One Token Can Help! Learning Scalable and Pluggable Virtual Tokens for Retrieval-Augmented Large Language Models

Yutao Zhu,Zhaoheng Huang,Zhicheng Dou,Ji-Rong Wen
2024-06-08
Abstract:Retrieval-augmented generation (RAG) is a promising way to improve large language models (LLMs) for generating more factual, accurate, and up-to-date content. Existing methods either optimize prompts to guide LLMs in leveraging retrieved information or directly fine-tune LLMs to adapt to RAG scenarios. Although fine-tuning can yield better performance, it often compromises the LLMs' general generation capabilities by modifying their parameters. This limitation poses challenges in practical applications, especially when LLMs are already deployed, as parameter adjustments may affect their original functionality. To address this, we propose a novel method that involves learning scalable and pluggable virtual tokens for RAG. By maintaining the LLMs' original parameters and fine-tuning only the embeddings of these pluggable tokens, our approach not only enhances LLMs' performance but also preserves their general generation capabilities. Furthermore, we design several training strategies to improve the scalability, flexibility, and generalizability of our method. Comprehensive experiments across nine question-answering tasks demonstrate the superiority of our approach.
Computation and Language
What problem does this paper attempt to address?

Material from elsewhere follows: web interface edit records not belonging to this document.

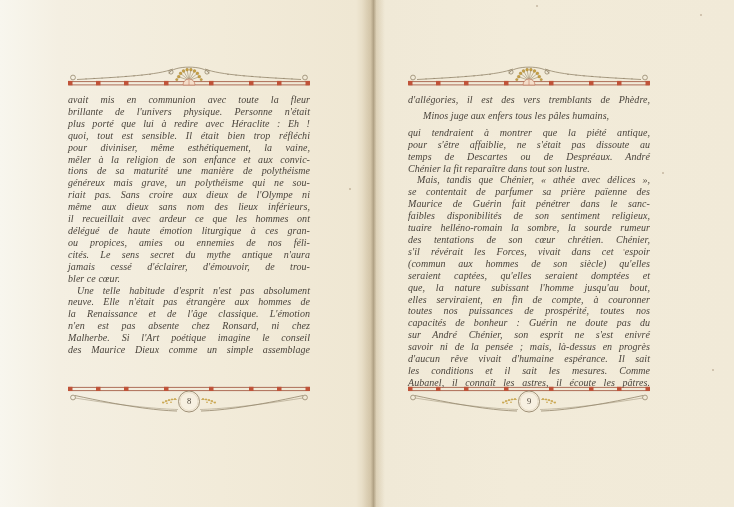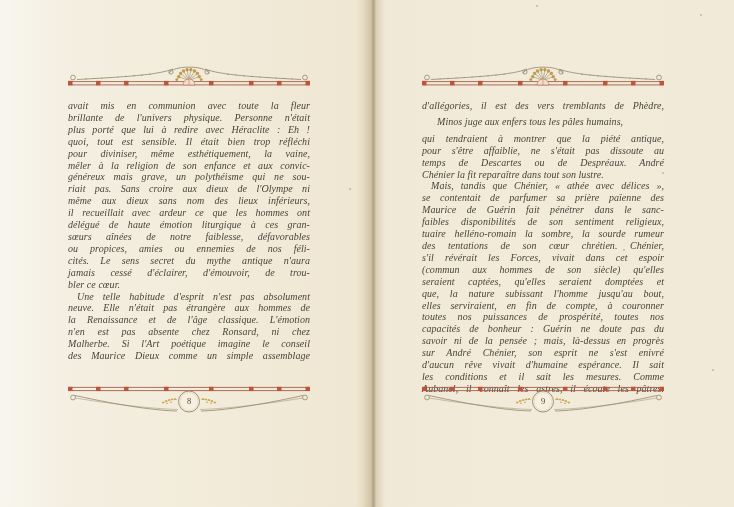--- a/index.html
+++ b/index.html
@@ -31,7 +31,7 @@
   .page.right{ left:422px; }
   .ornament{ display:block; width:242px; }
   .page-text{
-    margin-top:14px;
+    margin-top:8px;
     font-style:italic;
     font-size:10px;
     line-height:11.9px;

The paper aims to address the issues of hallucination, outdated, or inaccurate content that large language models (LLMs) may generate, especially in scenarios requiring long-tail knowledge. To tackle this challenge, the paper proposes a new method called SPRING, which enhances the performance of LLMs in retrieval-augmented generation (RAG) scenarios by introducing trainable virtual tokens, while maintaining their general generation capabilities. Specifically, the SPRING method has the following features: 1. **Lightweight and Efficient**: By only adjusting the added virtual token embeddings without updating the entire LLM parameters, SPRING enhances performance while remaining lightweight. 2. **Scalability**: SPRING's training method allows for adjusting the number of virtual tokens according to the needs of the inference scenario, significantly improving performance even with just 1 token. 3. **Plug-and-Play**: Due to its lightweight design, SPRING can simply add virtual tokens to enhance performance when retrieval is triggered, and omit these tokens in non-RAG scenarios, thereby preserving the original generation capabilities of LLMs. 4. **Strong Generalization**: SPRING's robust training strategy enables it to adapt to different retrievers and varying numbers of retrieval results, without the need for retraining every time the retrieval system is updated. Experimental results show that SPRING not only effectively improves the performance of LLMs in RAG tasks but also successfully retains their general generation capabilities in non-RAG tasks. Additionally, SPRING outperforms other methods across various tasks and demonstrates good adaptability and robustness to different retrievers.